▶ [DOCUMENT SECTION]:
Content starts

For example, as shown in FIG. 4, assuming that listeners sit in a center seat, a right seat, and a left seat side-by-side, and experience an effect, an effect which a processing at the center seat gives to the other seats will be described. Here, Dl, Dr denote distances from a right seat to front speakers FL, FR, respectively.
a time difference between a surround signal produced from each front speaker at a right seat and a control signal is denoted as follows:
|Dl−Dr|/c
where c is the speed of sound.
Since it is thought that a frequency where this value becomes to an integral multiple of cycle can also produce a side localization effect at a right seat, a frequency which fulfills the following can also produce a side localization effect at a right seat, and an effect can be also obtained at a left seat due to symmetry.
|Dl−Dr|/c=1/f*n(n=1, 2, 3, . . . ) (Equation 1)
Further, even if a side localization processing is performed at a right seat or a left seat, a side localization effect can be obtained at all other seats by the same calculation.
On the other hand, a frequency which fulfills the following acts in such a way that sounds are cancelled with each other, so an effect cannot be obtained at a right seat and a left seat.
|Dl−Dr|/c=1/f*(n+1/2)(n=0, 1, 2, 3, . . . ) (Equation 2)
These frequencies and their cycles can produce an effect at every other seat in the case where a position of seat is considered. Therefore, if a processing is not performed at a center seat, and a processing is performed at a right seat (or a left seat), instead of the fact that an effect cannot be obtained at a center seat, an effect can be obtained at a left seat (or a right seat). Therefore, it is thought that at these frequency bands, if a processing is performed at a right seat (or a left seat), an effect can be obtained at many seats.
Now, based on an thought about the relationship between a front speaker and a listening position of a listener mentioned above, a specific example of setting a cut-off frequency will be described with reference to FIG. 4. In FIG. 4, listeners sit in a center seat, a right seat, and a left seat, respectively. Here, for example, an example of setting a cut-off frequency at the time when a band is divided into four bands by an LPF (low pass filter), a BPF (band pass filter), and an HPF (high pass filter) will be described.
According to Equation 1, in the case of n=1, a frequency is calculated as 1,000 Hz. Here, because of n=1, 2, 3, . . . , it can be seen that it is possible that a processing is performed at any seat, for example, around 1,000 Hz, 2,000 Hz.
On the other hand, according to Equation 2, in the case of n=0, a frequency is calculated as 500 Hz. Here, because of n=0, 1, 2, 3, . . . , it can be seen that it is better that a processing is performed at a right seat or a left seat, for example, around 500 Hz, 1,500 Hz.

Content ends

▶ [LISTED ENTRIES]:
Content starts

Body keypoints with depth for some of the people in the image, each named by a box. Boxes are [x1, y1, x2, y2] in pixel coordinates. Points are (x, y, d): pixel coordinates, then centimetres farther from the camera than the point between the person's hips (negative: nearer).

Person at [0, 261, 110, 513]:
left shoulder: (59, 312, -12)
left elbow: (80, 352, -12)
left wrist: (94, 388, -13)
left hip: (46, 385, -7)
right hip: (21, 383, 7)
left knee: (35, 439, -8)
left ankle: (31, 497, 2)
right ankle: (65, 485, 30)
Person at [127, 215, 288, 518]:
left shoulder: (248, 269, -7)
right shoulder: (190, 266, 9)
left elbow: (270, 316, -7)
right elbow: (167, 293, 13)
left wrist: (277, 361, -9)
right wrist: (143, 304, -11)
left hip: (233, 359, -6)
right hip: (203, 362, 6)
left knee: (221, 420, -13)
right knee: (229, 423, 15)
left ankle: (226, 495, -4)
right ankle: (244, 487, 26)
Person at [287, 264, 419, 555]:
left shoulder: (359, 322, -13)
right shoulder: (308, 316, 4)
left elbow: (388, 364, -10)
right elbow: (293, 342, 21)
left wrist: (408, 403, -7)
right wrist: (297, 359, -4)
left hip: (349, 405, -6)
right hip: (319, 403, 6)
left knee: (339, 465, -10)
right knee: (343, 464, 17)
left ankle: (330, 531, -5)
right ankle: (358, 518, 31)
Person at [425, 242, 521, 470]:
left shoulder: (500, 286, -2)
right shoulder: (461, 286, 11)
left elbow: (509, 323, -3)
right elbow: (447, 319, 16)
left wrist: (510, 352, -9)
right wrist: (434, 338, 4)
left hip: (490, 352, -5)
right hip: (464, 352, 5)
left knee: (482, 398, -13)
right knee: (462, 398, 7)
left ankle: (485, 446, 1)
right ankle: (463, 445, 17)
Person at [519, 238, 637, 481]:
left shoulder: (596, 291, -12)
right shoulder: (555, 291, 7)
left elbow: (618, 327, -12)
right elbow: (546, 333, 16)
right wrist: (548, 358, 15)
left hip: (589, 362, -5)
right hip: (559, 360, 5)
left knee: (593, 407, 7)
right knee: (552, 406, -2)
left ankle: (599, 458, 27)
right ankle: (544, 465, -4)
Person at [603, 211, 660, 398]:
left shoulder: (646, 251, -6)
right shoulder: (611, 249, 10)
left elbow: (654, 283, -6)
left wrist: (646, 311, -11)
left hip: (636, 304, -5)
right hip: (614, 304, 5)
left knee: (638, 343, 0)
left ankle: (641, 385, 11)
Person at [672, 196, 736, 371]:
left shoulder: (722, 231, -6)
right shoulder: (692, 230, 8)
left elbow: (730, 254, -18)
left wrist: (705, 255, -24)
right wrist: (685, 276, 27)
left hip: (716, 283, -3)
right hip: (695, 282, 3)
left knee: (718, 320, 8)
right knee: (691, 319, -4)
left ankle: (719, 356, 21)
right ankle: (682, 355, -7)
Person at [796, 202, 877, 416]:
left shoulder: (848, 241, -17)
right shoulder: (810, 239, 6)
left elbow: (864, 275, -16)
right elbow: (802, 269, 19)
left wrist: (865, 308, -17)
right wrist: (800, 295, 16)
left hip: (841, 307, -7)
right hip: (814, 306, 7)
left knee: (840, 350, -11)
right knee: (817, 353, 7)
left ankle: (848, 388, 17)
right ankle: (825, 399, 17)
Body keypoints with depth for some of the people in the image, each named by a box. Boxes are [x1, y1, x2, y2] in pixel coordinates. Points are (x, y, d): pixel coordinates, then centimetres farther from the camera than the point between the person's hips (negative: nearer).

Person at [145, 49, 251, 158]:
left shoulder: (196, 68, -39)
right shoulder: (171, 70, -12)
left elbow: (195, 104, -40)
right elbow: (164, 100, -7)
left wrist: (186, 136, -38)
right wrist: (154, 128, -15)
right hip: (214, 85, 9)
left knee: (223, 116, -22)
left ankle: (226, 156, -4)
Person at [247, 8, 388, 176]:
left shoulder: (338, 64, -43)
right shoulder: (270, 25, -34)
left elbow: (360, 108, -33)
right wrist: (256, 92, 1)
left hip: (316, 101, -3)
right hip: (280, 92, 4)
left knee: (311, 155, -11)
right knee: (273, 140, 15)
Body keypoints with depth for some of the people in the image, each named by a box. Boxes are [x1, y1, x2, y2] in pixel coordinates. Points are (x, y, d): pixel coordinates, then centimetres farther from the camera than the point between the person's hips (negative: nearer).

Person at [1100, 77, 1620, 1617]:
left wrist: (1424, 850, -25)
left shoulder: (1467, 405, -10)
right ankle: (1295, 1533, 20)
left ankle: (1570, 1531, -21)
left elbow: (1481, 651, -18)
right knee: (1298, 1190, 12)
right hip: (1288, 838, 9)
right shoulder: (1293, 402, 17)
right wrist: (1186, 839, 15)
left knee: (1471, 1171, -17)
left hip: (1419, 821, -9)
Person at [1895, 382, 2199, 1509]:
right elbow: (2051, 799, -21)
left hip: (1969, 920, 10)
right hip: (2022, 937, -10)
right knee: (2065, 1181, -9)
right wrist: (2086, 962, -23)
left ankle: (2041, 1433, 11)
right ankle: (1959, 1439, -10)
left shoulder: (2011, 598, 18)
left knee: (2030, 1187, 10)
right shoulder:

Content ends

▶ [PROMPT 1]: In the passage on speaker distances and seat effects, what frequency does Equation 2 give when n=0?
▶ [PROMPT 2]: Write the next few sentences of the passage on speaker distances and seat effects, picking up after its final sentence.

▶ [TASK ANSWER 1]: 500 Hz

▶ [TASK ANSWER 2]:
Further, since it is thought that it is better that a low-frequency band or a high-frequency band is assigned to a center seat, and a middle-frequency band is assigned to a right seat or a left seat, it is better that center frequencies of two BPFs are set to be 500 Hz, and 1,500 Hz. Under this condition, it is thought that it is more effective that cut-off frequencies of filters of the two BPFs are set to have the same octave band width.
Now, a specific structure and a specific process of each device in a sound image localization processing apparatus according to the present embodiment will be described with reference to FIG. 1.
The sound source outputting device 110 is composed of, for example, a reproduction device for medium such as CD (Compact Disc) or DVD (Digital Versatile Disc), or a receiving device which receives a digital television broadcast signal. By reproducing a sound source such as CD, or by obtaining a broadcast sound source, an audio signal for each channel corresponding to 5.1 ch is outputted in the form of digital signal to the signal processing device 120.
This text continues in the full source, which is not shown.